Lá embaixo parecia uma festa. Os arreios e os pelos dos
animais brilhavam ao sol. Brilhavam os dentes abertos em
risadas, as armas, as trompas que deram o sinal de partida.
Na floresta também ouviram a trompa e o alarido. Todos souberam que eles vinham. E cada um se escondeu como pôde.
Só a moça não se escondeu. Acordou com o som da tropa, e estava debruçada no regato quando os caçadores chegaram.
Foi assim que o príncipe a viu. Metade mulher, metade corça, bebendo no regato. A mulher tão bonita. A corça tão ágil. A mulher ele queria amar, a corça ele queria matar. Se chegasse perto será que ela fugia? Mexeu num galho, ela levantou a cabeça ouvindo. Então o príncipe botou a flecha no arco, retesou a corda, atirou bem na pata direita. E quando a corça-mulher dobrou os joelhos tentando arrancar a flecha, ele correu e a segurou, chamando homens e cães.
Levaram a corça para o castelo. Veio o médico, trataram do ferimento. Puseram a corça num quarto de porta trancada.

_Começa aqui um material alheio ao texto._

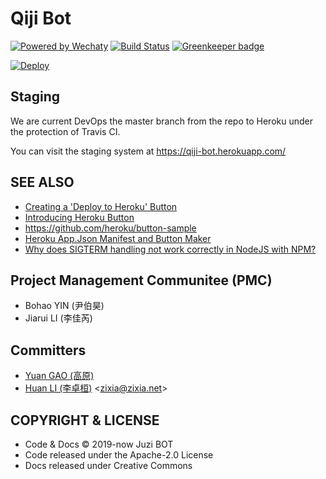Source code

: # Qiji Bot

[![Powered by Wechaty](https://img.shields.io/badge/Powered%20By-Wechaty-blue.svg)](https://github.com/chatie/wechaty)
[![Build Status](https://travis-ci.com/juzibot/QijiBot.svg?branch=master)](https://travis-ci.com/wechaty/heroku-wechaty-getting-started)
[![Greenkeeper badge](https://badges.greenkeeper.io/juzibot/QijiBot.svg)](https://greenkeeper.io/)

[![Deploy](https://www.herokucdn.com/deploy/button.svg)](https://heroku.com/deploy)

## Staging

We are current DevOps the master branch from the repo to Heroku under the protection of Travis CI.

You can visit the staging system at <https://qiji-bot.herokuapp.com/>

## SEE ALSO

- [Creating a 'Deploy to Heroku' Button](https://devcenter.heroku.com/articles/heroku-button)
- [Introducing Heroku Button](https://blog.heroku.com/heroku-button)
- <https://github.com/heroku/button-sample>
- [Heroku App.Json Manifest and Button Maker](https://www.expeditedssl.com/heroku-button-maker)
- [Why does SIGTERM handling not work correctly in NodeJS with NPM?](https://help.heroku.com/ROG3H81R/why-does-sigterm-handling-not-work-correctly-in-nodejs-with-npm)

## Project Management Communitee (PMC)

- Bohao YIN (尹伯昊)
- Jiarui LI (李佳芮)

## Committers

- [Yuan GAO (高原)](https://github.com/windmemory)
- [Huan LI (李卓桓)](http://linkedin.com/in/zixia) \<zixia@zixia.net\>

## COPYRIGHT & LICENSE

- Code & Docs © 2019-now Juzi BOT
- Code released under the Apache-2.0 License
- Docs released under Creative Commons
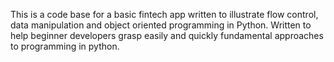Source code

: This is a code base for a basic fintech app written to illustrate flow control, data manipulation and object oriented programming in Python.
Written to help beginner developers grasp easily and quickly fundamental approaches to programming in python.
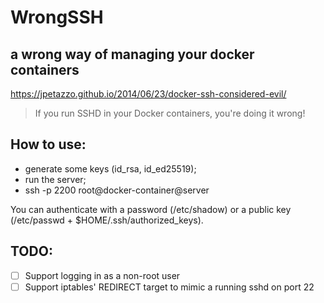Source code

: # WrongSSH
## a wrong way of managing your docker containers

https://jpetazzo.github.io/2014/06/23/docker-ssh-considered-evil/

> If you run SSHD in your Docker containers, you're doing it wrong!

## How to use:
- generate some keys (id_rsa, id_ed25519);
- run the server;
- ssh -p 2200 root@docker-container@server

You can authenticate with a password (/etc/shadow) or a public key
(/etc/passwd + $HOME/.ssh/authorized_keys).

## TODO:
- [ ] Support logging in as a non-root user
- [ ] Support iptables' REDIRECT target to mimic a running sshd on port 22
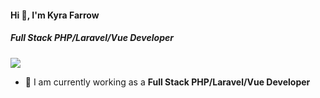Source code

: #### Hi 👋, I'm Kyra Farrow
##### **Full Stack PHP/Laravel/Vue Developer**

[![](https://visitcount.itsvg.in/api?id=kyrafarrow&icon=0&color=9)](https://visitcount.itsvg.in)

- 🔭 I am currently working as a **Full Stack PHP/Laravel/Vue Developer**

Todos os dias o príncipe ia visitá-la. Só ele tinha a chave. E cada vez se apaixonava mais. Mas a corça-mulher só falava a língua da floresta e o príncipe só sabia ouvir a língua do palácio.

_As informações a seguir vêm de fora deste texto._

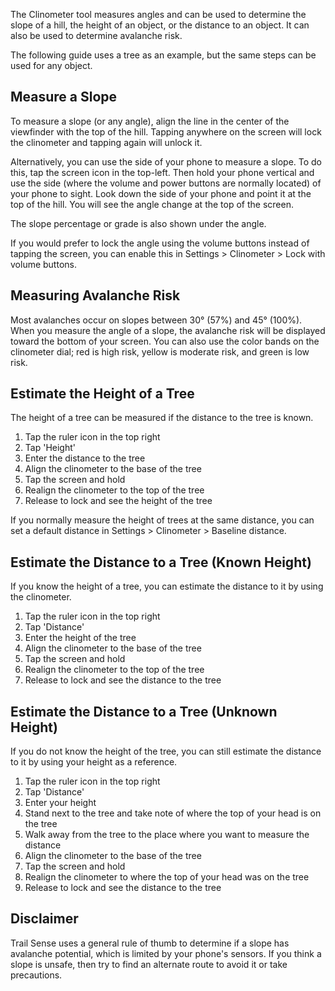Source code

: The Clinometer tool measures angles and can be used to determine the slope of a hill, the height of an object, or the distance to an object. It can also be used to determine avalanche risk.

The following guide uses a tree as an example, but the same steps can be used for any object.

## Measure a Slope
To measure a slope (or any angle), align the line in the center of the viewfinder with the top of the hill. Tapping anywhere on the screen will lock the clinometer and tapping again will unlock it.

Alternatively, you can use the side of your phone to measure a slope. To do this, tap the screen icon in the top-left. Then hold your phone vertical and use the side (where the volume and power buttons are normally located) of your phone to sight. Look down the side of your phone and point it at the top of the hill. You will see the angle change at the top of the screen.

The slope percentage or grade is also shown under the angle.

If you would prefer to lock the angle using the volume buttons instead of tapping the screen, you can enable this in Settings > Clinometer > Lock with volume buttons.

## Measuring Avalanche Risk
Most avalanches occur on slopes between 30° (57%) and 45° (100%). When you measure the angle of a slope, the avalanche risk will be displayed toward the bottom of your screen. You can also use the color bands on the clinometer dial; red is high risk, yellow is moderate risk, and green is low risk.

## Estimate the Height of a Tree
The height of a tree can be measured if the distance to the tree is known.

1. Tap the ruler icon in the top right
2. Tap 'Height'
3. Enter the distance to the tree
4. Align the clinometer to the base of the tree
5. Tap the screen and hold
6. Realign the clinometer to the top of the tree
7. Release to lock and see the height of the tree

If you normally measure the height of trees at the same distance, you can set a default distance in Settings > Clinometer > Baseline distance.

## Estimate the Distance to a Tree (Known Height)
If you know the height of a tree, you can estimate the distance to it by using the clinometer.

1. Tap the ruler icon in the top right
2. Tap 'Distance'
3. Enter the height of the tree
4. Align the clinometer to the base of the tree
5. Tap the screen and hold
6. Realign the clinometer to the top of the tree
7. Release to lock and see the distance to the tree

## Estimate the Distance to a Tree (Unknown Height)
If you do not know the height of the tree, you can still estimate the distance to it by using your height as a reference.

1. Tap the ruler icon in the top right
2. Tap 'Distance'
3. Enter your height
4. Stand next to the tree and take note of where the top of your head is on the tree
5. Walk away from the tree to the place where you want to measure the distance
6. Align the clinometer to the base of the tree
7. Tap the screen and hold
8. Realign the clinometer to where the top of your head was on the tree
9. Release to lock and see the distance to the tree

## Disclaimer
Trail Sense uses a general rule of thumb to determine if a slope has avalanche potential, which is limited by your phone's sensors. If you think a slope is unsafe, then try to find an alternate route to avoid it or take precautions.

Então ficaram horas se olhando calados, com tanta coisa para dizer.
Ele queria dizer que a amava tanto, que queria casar com ela e tê-la para sempre no castelo, que a cobriria de roupas e jóias, que chamaria o melhor feiticeiro do reino para fazê-la virar toda mulher.

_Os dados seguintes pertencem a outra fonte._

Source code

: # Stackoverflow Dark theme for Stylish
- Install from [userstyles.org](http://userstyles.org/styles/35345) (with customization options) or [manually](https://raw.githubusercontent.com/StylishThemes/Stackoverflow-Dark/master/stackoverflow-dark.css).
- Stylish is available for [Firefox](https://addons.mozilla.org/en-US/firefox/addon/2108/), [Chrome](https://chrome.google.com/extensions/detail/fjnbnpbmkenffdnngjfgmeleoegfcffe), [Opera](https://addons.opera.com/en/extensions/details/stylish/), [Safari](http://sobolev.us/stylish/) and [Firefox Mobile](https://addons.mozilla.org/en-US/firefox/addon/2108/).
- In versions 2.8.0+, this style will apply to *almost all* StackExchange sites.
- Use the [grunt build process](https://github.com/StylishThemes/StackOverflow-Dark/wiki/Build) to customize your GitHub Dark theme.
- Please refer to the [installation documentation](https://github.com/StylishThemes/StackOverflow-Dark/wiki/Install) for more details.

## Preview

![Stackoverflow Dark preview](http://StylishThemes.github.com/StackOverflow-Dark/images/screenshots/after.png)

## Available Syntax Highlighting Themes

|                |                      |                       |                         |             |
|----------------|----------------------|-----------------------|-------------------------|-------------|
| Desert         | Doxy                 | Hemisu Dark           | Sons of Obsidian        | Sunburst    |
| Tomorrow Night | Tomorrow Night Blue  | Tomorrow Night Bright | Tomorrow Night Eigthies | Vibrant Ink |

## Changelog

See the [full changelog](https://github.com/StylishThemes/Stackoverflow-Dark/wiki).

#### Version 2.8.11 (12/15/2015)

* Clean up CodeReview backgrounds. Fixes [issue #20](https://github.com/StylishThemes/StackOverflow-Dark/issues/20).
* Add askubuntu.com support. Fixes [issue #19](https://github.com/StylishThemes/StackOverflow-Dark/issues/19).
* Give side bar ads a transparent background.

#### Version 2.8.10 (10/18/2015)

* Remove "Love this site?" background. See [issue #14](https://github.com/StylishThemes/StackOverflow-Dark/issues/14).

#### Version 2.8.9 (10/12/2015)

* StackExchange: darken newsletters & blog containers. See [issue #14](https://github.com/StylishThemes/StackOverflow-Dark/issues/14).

Ela queria dizer que o amava tanto, que queria casar com ele e levá-lo para a floresta, que lhe ensinaria a gostar dos pássaros e das flores e que pediria à Rainha das Corças para dar-lhe quatro patas ágeis e um belo pelo castanho.
Mas o príncipe tinha a chave da porta. E ela não tinha o segredo da palavra.
Todos os dias se encontravam. Agora se seguravam as mãos. E no dia em que a primeira lágrima rolou dos olhos dela, o príncipe pensou ter entendido e mandou chamar o feiticeiro.
Quando a corça acordou, já não era mais corça. Duas pernas só e compridas, um corpo branco. Tentou levantar, não conseguiu. O príncipe lhe deu a mão. Vieram as costureiras e a cobriram de roupas. Vieram os joalheiros e a cobriram de jóias. Vieram os mestres de dança para ensinar-lhe a andar. Só não tinha a palavra. E o desejo de ser mulher.
Sete dias ela levou para aprender sete passos. E na manhã do oitavo, quando acordou e viu a porta aberta, juntou sete passos e mais sete, atravessou o corredor, desceu a escada, cruzou o pátio e correu para a floresta à procura de sua Rainha.
O sol ainda brilhava quando a corça saiu da floresta, só corça, não mais mulher. E se pôs a pastar sob as janelas do palácio.